13. The system of claim 1, wherein a switch of the switch module comprises a voltage rating that is less than a voltage rating of the power cable.

14. The system of claim 1, the switch module comprising a transformer, a controller and a switch, the transformer operable to power one or both of the controller and the switch to to divert the power.

15. The system of claim 14, wherein one or both of the controller and switch comprise a voltage rating that is less than a voltage rating of the power cable.

16. The system of claim 1, the switch module comprising a transformer to supply power to a controller.

17. The system of claim 1, wherein multiple cables of one phase are switched by the switch module.

18. The system of claim 1, further comprising one or more ice detectors to determine presence of the ice.

19. The system of claim 1, the switch module operating with pulse width modulation to generate an average heating energy to melt the ice.

20. The system of claim 19, the switch module comprising a controller to determine a duty cycle of the pulse width modulation in response to input from an ice detector.

21. The system of claim 1, the switch module operating with pulse frequency modulation to generate an average heating energy to melt the ice.

22. The system of claim 21, the switch module comprising a controller to determine a frequency of the pulse frequency modulation in response to input from an ice detector.

23. The system of claim 1, the switch module comprising a semiconductor switch that switches at zero crossings.

24. The system of claim 1, the switch module comprising an electromechanical switch and a semiconductor switch operating in parallel.

25. The system of claim 1, the switch module comprising a switch configured to fail on.

26. The system of claim 1, wherein the switch module diverts the power to the metal shell as a deicing pulse.

27. The system of claim 1, wherein the switch module diverts the power to the metal shell for a deicing pulse duration of up to 10s.

28. The system of claim 1, wherein the switch module diverts the power to the metal shell for a deicing pulse duration of 0.1s to Is.

29. The system of claim 1, the switch module comprising first and second modes of operation, the first mode preventing ice formation on the power cable, the second mode melting ice encapsulating the power cable.
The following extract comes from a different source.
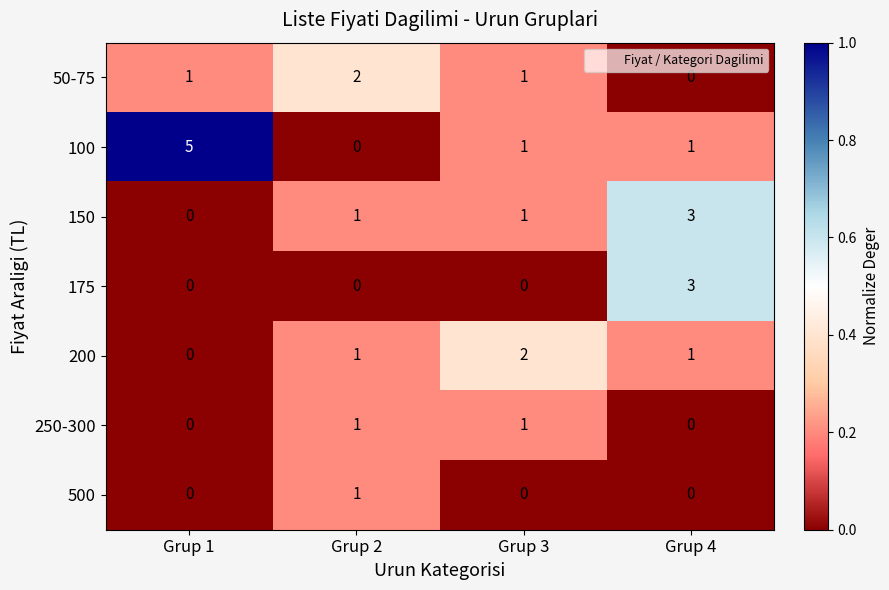

Count the number of categories in the chart.

4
30. A method for deicing a power cable having an inner conductor and a metal shell, comprising: generating a control signal indicating presence of ice on the power cable; and diverting power from the inner conductor to the metal shell to generate heat to melt ice on the power cable.

31. The method of claim 30, the step of diverting power comprising limiting duration of applied power to a deicing pulse duration of 0. Is to Is.

32. The method of claim 30, the step of diverting power comprising limiting duration of applied power to a deicing pulse duration of up to 10s.

33. A method for preventing ice buildup on a power cable, comprising: providing a power cable having an inner conductor and a metal shell; and periodically diverting power from the inner conductor to the metal shell to generate heat to melt the ice.

34. The method of claim 33, the step of periodically diverting power comprising limiting duration of diverted power to the metal shell to a deicing pulse duration of 0.1s to Is.

35. The method of claim 33, the step of periodically diverting power comprising limiting duration of diverted power to the metal shell to a deicing pulse duration of up to 10s.

36. A cable for power transmission, comprising: an inner conductor; a dielectric layer; and an outer metal shell configured to generate heat when power is diverted from the inner conductor to the outer metal shell.

37. The cable of claim 36 wherein the inner conductor comprises an aluminum conductor, steel reinforced cable.

38. The cable of claim 36 wherein the inner conductor comprises an aluminum conductor, steel reinforced trapezoidal wire cable.

39. The cable of claim 36 wherein the dielectric has a thickness that is less than a diameter of the inner conductor.

40. The cable of claim 36, further comprising a switch operable to divert the power to the outer metal shell.

41. The cable of claim 40, the switch diverting the power for a deicing pulse duration of 0.1 s to Is.